Wir können diese Bedingungen ändern, etwa wenn sich Rechtslage oder Funktionsumfang ändern. Wesentliche Änderungen kündigen wir vor Inkrafttreten in der App an. Deine weitere Nutzung allein gilt nicht als Zustimmung; bist du nicht einverstanden, kannst du die App jederzeit nicht weiter nutzen und dein Konto löschen.

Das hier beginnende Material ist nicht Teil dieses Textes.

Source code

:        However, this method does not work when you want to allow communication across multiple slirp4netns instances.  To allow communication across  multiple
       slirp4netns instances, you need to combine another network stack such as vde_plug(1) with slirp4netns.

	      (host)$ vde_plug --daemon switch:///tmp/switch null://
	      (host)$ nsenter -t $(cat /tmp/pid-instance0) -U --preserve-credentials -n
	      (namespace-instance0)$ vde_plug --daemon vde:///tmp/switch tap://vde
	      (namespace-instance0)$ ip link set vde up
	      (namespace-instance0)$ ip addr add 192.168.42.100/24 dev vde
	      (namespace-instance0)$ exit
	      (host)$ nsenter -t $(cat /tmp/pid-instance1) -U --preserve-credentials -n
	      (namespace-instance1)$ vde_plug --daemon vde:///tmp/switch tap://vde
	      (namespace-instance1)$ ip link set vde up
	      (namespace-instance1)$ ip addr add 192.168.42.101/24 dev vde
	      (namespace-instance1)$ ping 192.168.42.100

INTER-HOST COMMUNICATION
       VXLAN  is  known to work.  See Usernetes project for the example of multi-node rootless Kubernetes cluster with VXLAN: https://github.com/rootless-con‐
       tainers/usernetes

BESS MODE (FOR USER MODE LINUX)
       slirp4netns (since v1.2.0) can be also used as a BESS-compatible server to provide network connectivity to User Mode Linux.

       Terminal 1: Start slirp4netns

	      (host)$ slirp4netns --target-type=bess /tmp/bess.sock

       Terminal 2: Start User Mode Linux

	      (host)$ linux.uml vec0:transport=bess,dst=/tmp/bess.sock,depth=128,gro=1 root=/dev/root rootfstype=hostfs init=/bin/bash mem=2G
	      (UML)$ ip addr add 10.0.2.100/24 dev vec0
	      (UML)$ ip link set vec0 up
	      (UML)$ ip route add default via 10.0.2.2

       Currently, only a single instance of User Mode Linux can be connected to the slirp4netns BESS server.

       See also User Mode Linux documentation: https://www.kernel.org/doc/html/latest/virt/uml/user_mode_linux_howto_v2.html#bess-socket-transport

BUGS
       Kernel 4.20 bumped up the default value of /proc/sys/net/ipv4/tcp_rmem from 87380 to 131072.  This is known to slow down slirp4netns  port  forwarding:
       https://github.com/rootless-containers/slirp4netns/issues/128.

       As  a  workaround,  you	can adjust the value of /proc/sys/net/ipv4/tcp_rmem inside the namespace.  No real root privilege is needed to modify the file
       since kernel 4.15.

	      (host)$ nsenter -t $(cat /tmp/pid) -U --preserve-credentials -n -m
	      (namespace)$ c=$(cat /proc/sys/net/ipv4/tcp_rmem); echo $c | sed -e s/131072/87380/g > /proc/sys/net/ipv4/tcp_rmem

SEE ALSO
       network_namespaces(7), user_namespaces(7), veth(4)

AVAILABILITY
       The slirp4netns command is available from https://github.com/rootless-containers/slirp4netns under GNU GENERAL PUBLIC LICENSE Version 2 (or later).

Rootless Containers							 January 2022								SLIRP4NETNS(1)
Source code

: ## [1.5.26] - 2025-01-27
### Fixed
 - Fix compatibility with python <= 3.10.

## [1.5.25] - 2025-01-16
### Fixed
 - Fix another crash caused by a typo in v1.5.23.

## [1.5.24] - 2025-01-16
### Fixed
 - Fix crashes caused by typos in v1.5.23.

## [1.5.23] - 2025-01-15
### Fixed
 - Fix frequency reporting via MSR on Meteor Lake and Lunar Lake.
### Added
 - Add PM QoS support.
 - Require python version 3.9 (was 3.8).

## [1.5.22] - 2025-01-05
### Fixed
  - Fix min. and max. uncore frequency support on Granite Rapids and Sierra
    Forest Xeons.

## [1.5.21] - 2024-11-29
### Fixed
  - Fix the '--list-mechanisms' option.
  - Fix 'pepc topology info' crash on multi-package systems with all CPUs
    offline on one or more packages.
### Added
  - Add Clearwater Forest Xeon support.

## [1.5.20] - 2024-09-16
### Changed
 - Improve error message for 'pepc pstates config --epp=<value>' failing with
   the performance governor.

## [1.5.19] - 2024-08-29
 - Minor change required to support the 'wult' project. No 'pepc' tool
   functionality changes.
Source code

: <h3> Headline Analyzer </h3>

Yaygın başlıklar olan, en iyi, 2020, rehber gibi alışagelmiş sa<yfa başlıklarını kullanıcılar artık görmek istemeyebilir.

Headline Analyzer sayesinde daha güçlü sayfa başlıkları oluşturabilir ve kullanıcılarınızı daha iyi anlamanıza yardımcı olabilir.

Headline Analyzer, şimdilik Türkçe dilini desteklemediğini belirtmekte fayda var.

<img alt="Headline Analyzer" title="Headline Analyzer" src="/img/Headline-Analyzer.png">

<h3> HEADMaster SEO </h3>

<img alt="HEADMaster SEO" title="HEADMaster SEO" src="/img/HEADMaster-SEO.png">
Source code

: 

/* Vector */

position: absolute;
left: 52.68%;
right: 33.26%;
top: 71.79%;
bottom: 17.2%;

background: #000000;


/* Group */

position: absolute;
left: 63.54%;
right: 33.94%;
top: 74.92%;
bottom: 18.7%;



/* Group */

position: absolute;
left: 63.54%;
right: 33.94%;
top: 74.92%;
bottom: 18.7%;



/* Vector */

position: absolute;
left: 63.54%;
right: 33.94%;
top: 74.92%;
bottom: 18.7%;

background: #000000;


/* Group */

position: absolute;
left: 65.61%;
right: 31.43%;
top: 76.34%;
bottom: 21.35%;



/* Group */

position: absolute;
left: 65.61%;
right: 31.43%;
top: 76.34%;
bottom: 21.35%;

Zwei Grenzen dafür, unabhängig von jeder Ankündigungsfrist: Eine Änderung verkürzt niemals, was eine bereits bezahlte Abo-Periode umfasst — sie wirkt für dieses Konto frühestens mit der nächsten Verlängerung. Und eine Änderung des Abo-Preises nehmen nicht wir in der App vor: Apple benachrichtigt Abonnenten selbst und verlangt oberhalb bestimmter Schwellen eine ausdrückliche Zustimmung, ohne die sich das Abo einfach nicht verlängert.
Es gilt deutsches Recht. Zwingende Verbraucherschutzvorschriften deines Wohnsitzlandes bleiben unberührt. Ist eine Bestimmung unwirksam, bleiben die übrigen wirksam.